### Work to complete
**1)** In the text on the wonder walk, which organization popularized the "awe walk" several years ago?
**2)** Write the next few sentences of the text on the wonder walk, picking up after its final sentence.
━━━ Excerpt provided
Wonder Walk Protocol (15 minutes)

🍁 or 🐦‍🔥? 

🍁 or 🐦‍🔥? 

If the year already feels too busy, I’m sharing something that worked for me this morning. Try this during your next cup of tea or coffee?

So this first Tuesday of the new year, I’m already feeling some productivity panic, and I wandered out in my backyard with my cup of morning tea. I found myself gravitating towards a "wonder walk". Which, if you are not familiar - is a mindful, slow-paced walk to reflect on small things, engage your senses, let questions bubble up from observations about the world around - only open curiosity on where the answers lead you. No goals.

Therefore, rather than a yard full of leaves that needed to be dealt with I started to see flocks of fiery birds (what is a flock of phoenixes called??). My heart rate went down and my breathing relaxed. I began to actively look forward to something I had been procrastinating. And then I laughed out loud because sometimes this woo-woo stuff can really work! 😀

Now, this only took me about 5 minutes. But the wonder walk is one of my favorite facilitation techniques for synthesis and settling after an intense burst of group work - maybe why it came to me quickly this morning. This reflection technique is sometimes called an "awe walk" and was popularized by The Greater Good Science Center several years ago - but anyone who has been to a meditation retreat and done a walking meditation will find it familiar.
━━━━━━
━━━ Listing
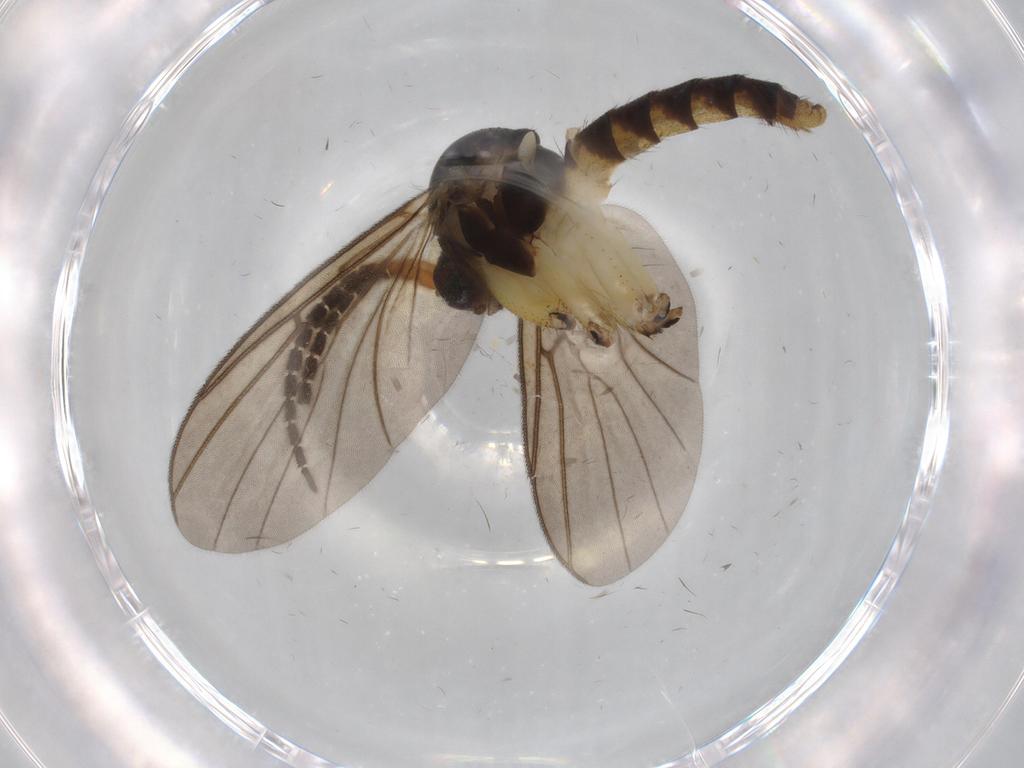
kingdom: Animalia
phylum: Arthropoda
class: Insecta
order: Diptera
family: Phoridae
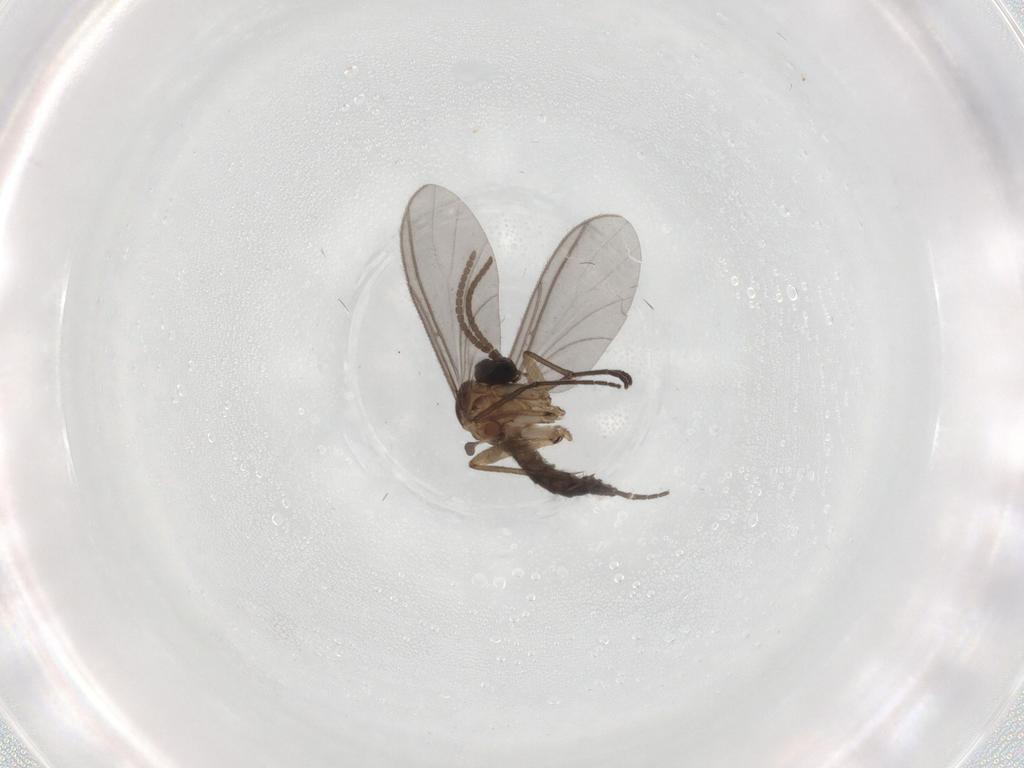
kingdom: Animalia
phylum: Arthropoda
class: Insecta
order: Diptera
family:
━━━━━━
### Exercise results
**1)** The Greater Good Science Center.

**2)**
There are lots of resources out there online, but I thought I’d package it up here for you to try out - whether for yourself or in the next group facilitation you are planning. Whether you have 5 minutes or 15 minutes - whatever helps you calm your own (or the group’s) productivity panic and synthesize new information. So that you (or they) can approach their work with joy and new insight.

15-Minute Wonder Walk Protocol

Facilitation tips 

  • You are setting the container, not direction - it is important that people are able to take this where they will

  • If you want to give people access to cameras - let’s be real, these are typically phones, so ask them to put their phone on airplane mode during the activity

  • Encourage slow and organic discovery and wandering - this is not for exercise of the body but the ease for the mind

PWBAT Goals

  • Engage with the found environment via their senses and surface curiosity questions

  • Connect with their physical space in the world - and make connections to the broader context of their work

  • (optional) Record the observations that foster wonder, presence, and learning

Before the Walk (3 min)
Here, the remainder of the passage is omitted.